In the bottom-up and top-down approach I am advocating in this essay, the power to allocate resources is held at the top of each agency’s management hierarchy while the ‘stories’ about children and families, about their strengths, about their needs, about the lives they live and about how they can best be supported, is held at the grassroots by parents and practitioners.  When parents (and other family members) and their practitioners get together they can take power with each other to influence how senior people manage and resource effective integrated early child and family support in their city, region or country.  A necessary offshoot of this will be grassroots stories in press and media to influence public awareness and opinion.

This approach to building effective integrated early child and family support fits well with the idea of co-production. Do you know about co-production?

‘Co-production is an approach to decision-making and service design rather than a specific method. It stems from the recognition that if organisations are to deliver successful services, they must understand the needs of their users and engage them closely in the design and delivery of those services. 

‘Co-production rejects the traditional understanding of service users as dependents of public services, and instead redefines the service/ user relationship as one of co-dependency and collaboration. Just like users need the support from public services, so service providers need the insights and expertise of its users in order to make the right decisions and build effective services.

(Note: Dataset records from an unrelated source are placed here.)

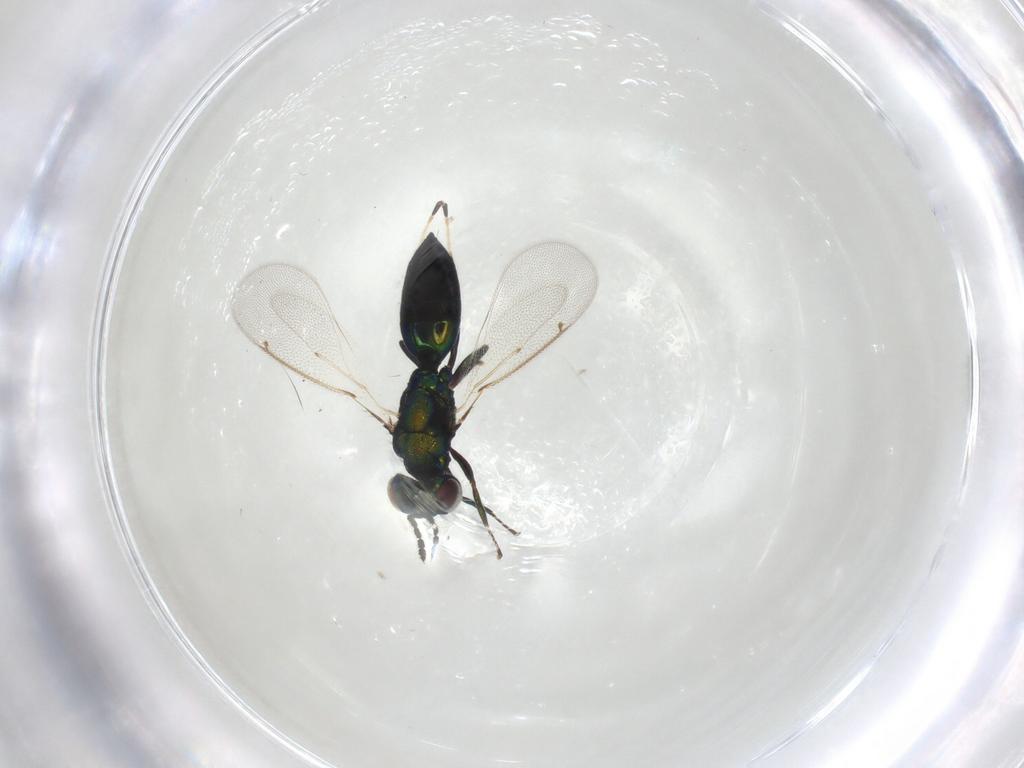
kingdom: Animalia
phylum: Arthropoda
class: Insecta
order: Hymenoptera
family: Eulophidae
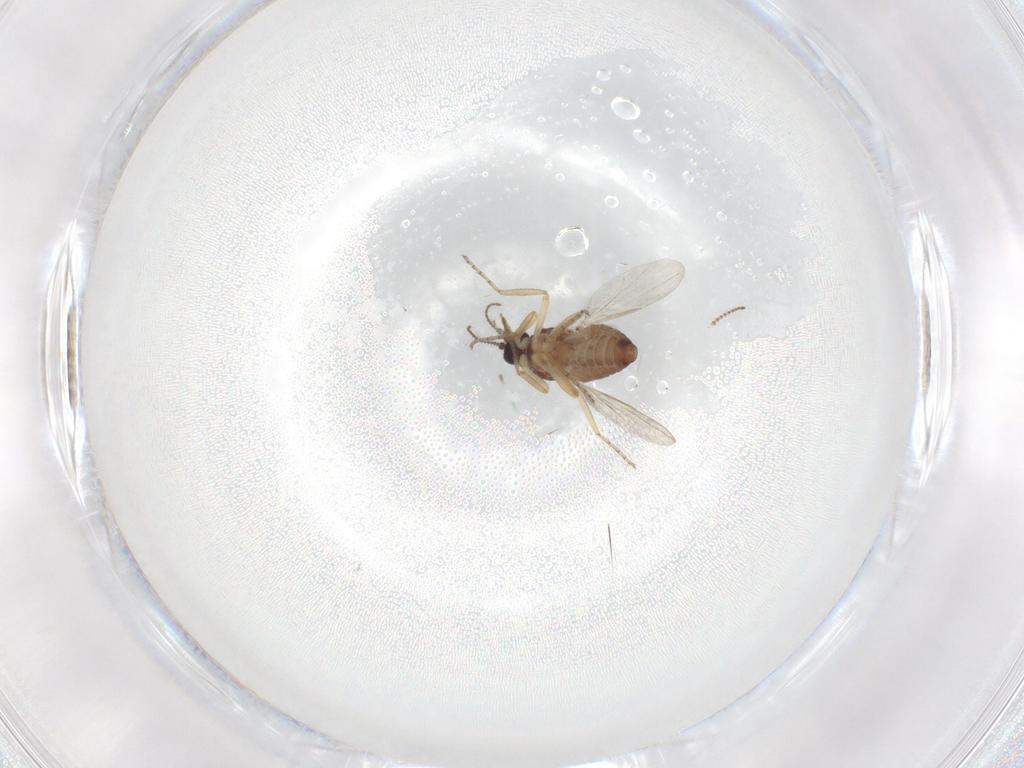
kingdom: Animalia
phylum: Arthropoda
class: Insecta
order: Diptera
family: Ceratopogonidae
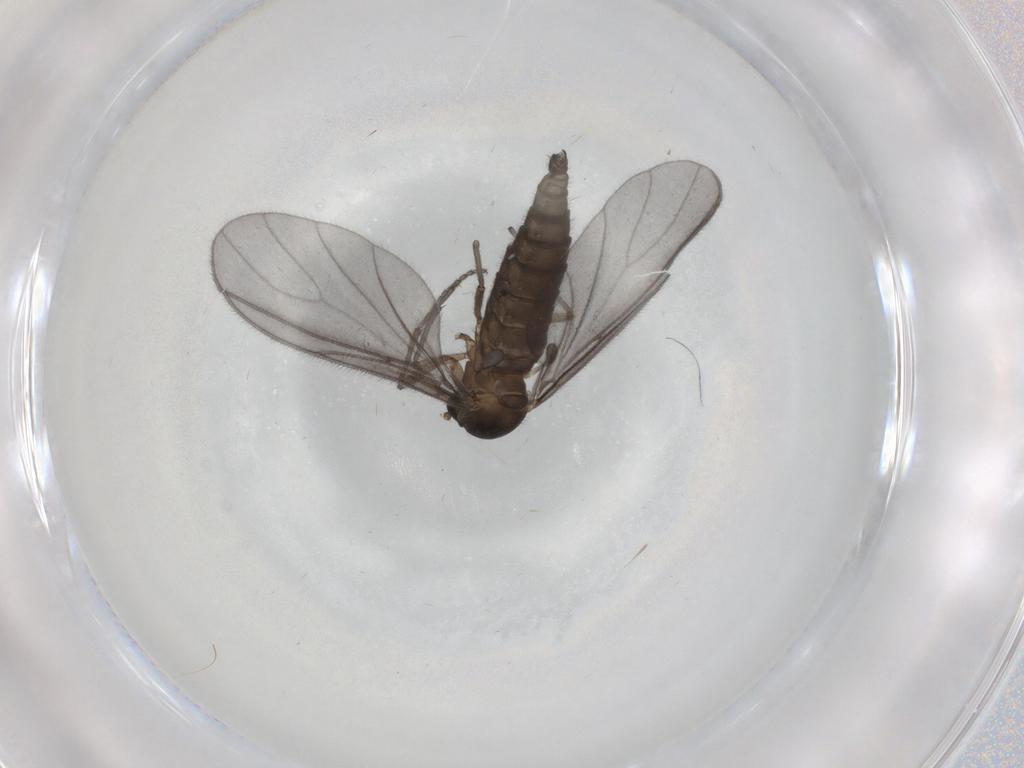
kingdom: Animalia
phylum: Arthropoda
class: Insecta
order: Diptera
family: Sciaridae
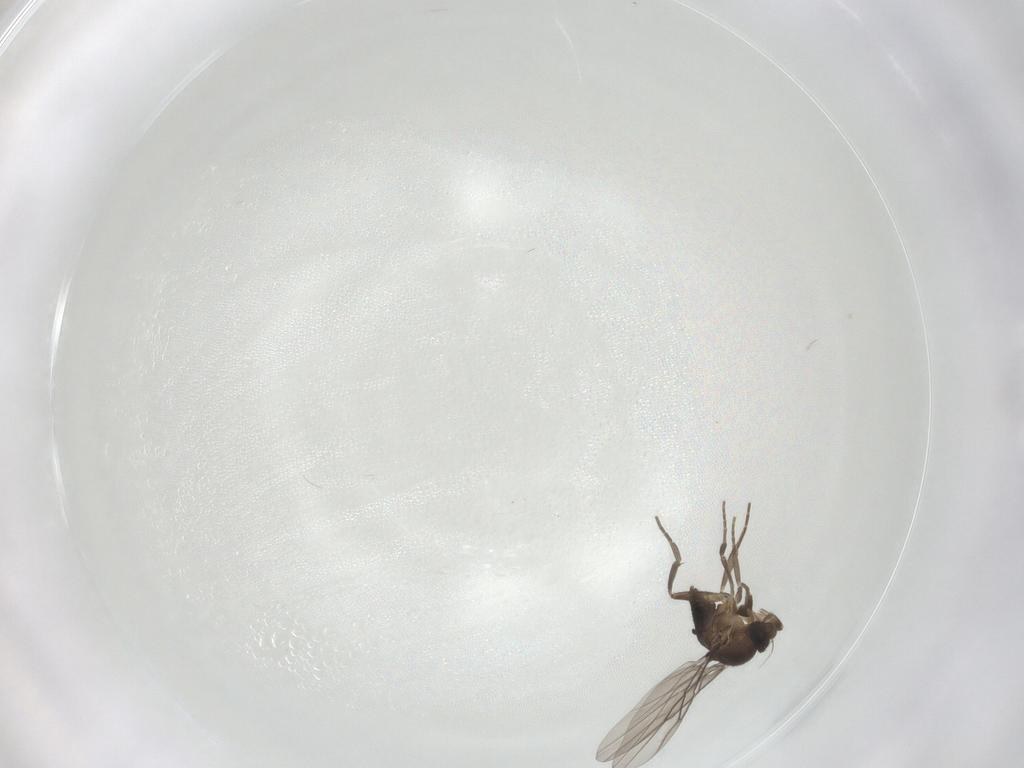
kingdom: Animalia
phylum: Arthropoda
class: Insecta
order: Diptera
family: Phoridae
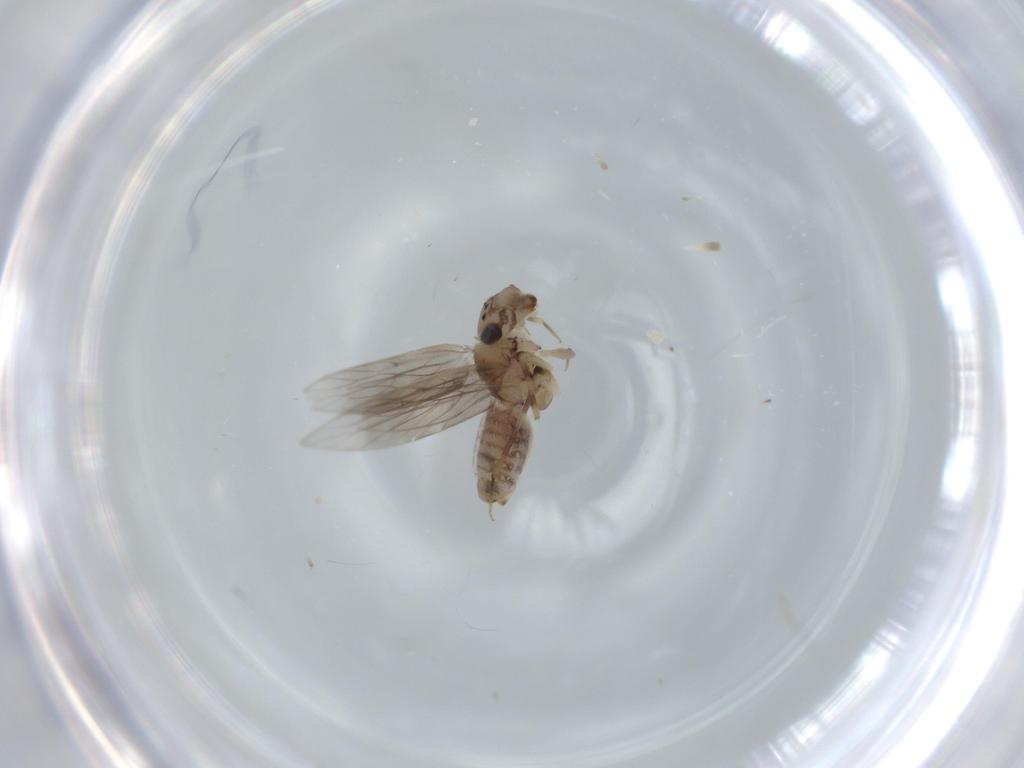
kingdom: Animalia
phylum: Arthropoda
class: Insecta
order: Psocodea
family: Lepidopsocidae
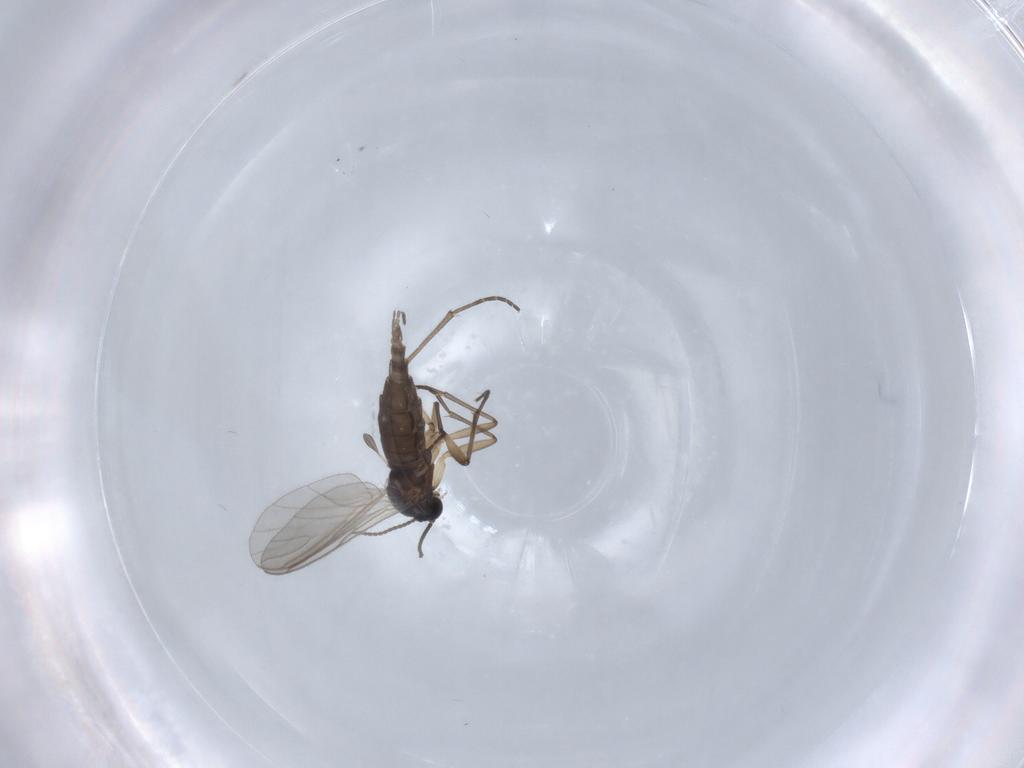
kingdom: Animalia
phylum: Arthropoda
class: Insecta
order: Diptera
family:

‘In practice, it means that those who are affected by a service are not only consulted, but are part of the conception, design, steering, and management of services. It is often essential to support the participants and professionals throughout the exercise to ensure that they are able to contribute on an equal footing, e.g. by providing information, training, mentoring, etc.’ This is extracted from https://www.involve.org.uk/resources/methods/co-production 

 

There are many ways to start and develop this bottom-up and top-down approach. It could start with a few parents talking with some of their trusted practitioners about a starting a shared initiative.  Where it goes from there would depend on their first discussions. The approach could start with one or two senior managers wanting to enhance local early child and family support and deciding to facilitate a grassroots parent-practitioner forum or TAC Council. An outside agency coming in to a city, region or country as consultants could design a simultaneous two-pronged approach by talking to senior people (about need, resources, etc.) at the same time as talking to people at the grassroots (about parents and practitioners getting together). As I mentioned in the second part of the essay, the grassroots effort could involve representative parents of children have grown beyond early support and might now have the energy and time to participate.

This three-part essay has been about babies and pre-school children who have conditions that can present significant obstacles to their development and learning – and about their families.  I have defined an effective service as coming when needed, addressing issues that are relevant to the child and family and leaving the family feeling they have received the support they needed and asked for. I have argued that a valid system of early child and family support must reach the vast majority of children in all parts of each city, region or country  ̶  otherwise it is yet another pilot project for a select group.  

In my view progress towards achieving this is extremely slow in all countries whether they have high, medium or low economies.  A great sense of urgency comes when we realise that babies born as I write will have passed through their early years by 2026/7 – only a few short years away.

It is my hope the essay will contribute to discussions about how more can be achieved. I will be happy to disseminate responses to it. It would be good to hear of projects in any part of the world that are progressing well towards a valid integrated early child and family support system.

 

Peter Limbrick

May 2021

See sections ‘Partnership with service users’ and ‘Academic responsibilities in integration’ in Integration made possible: A practical manual for joint working by Peter Limbrick (2020).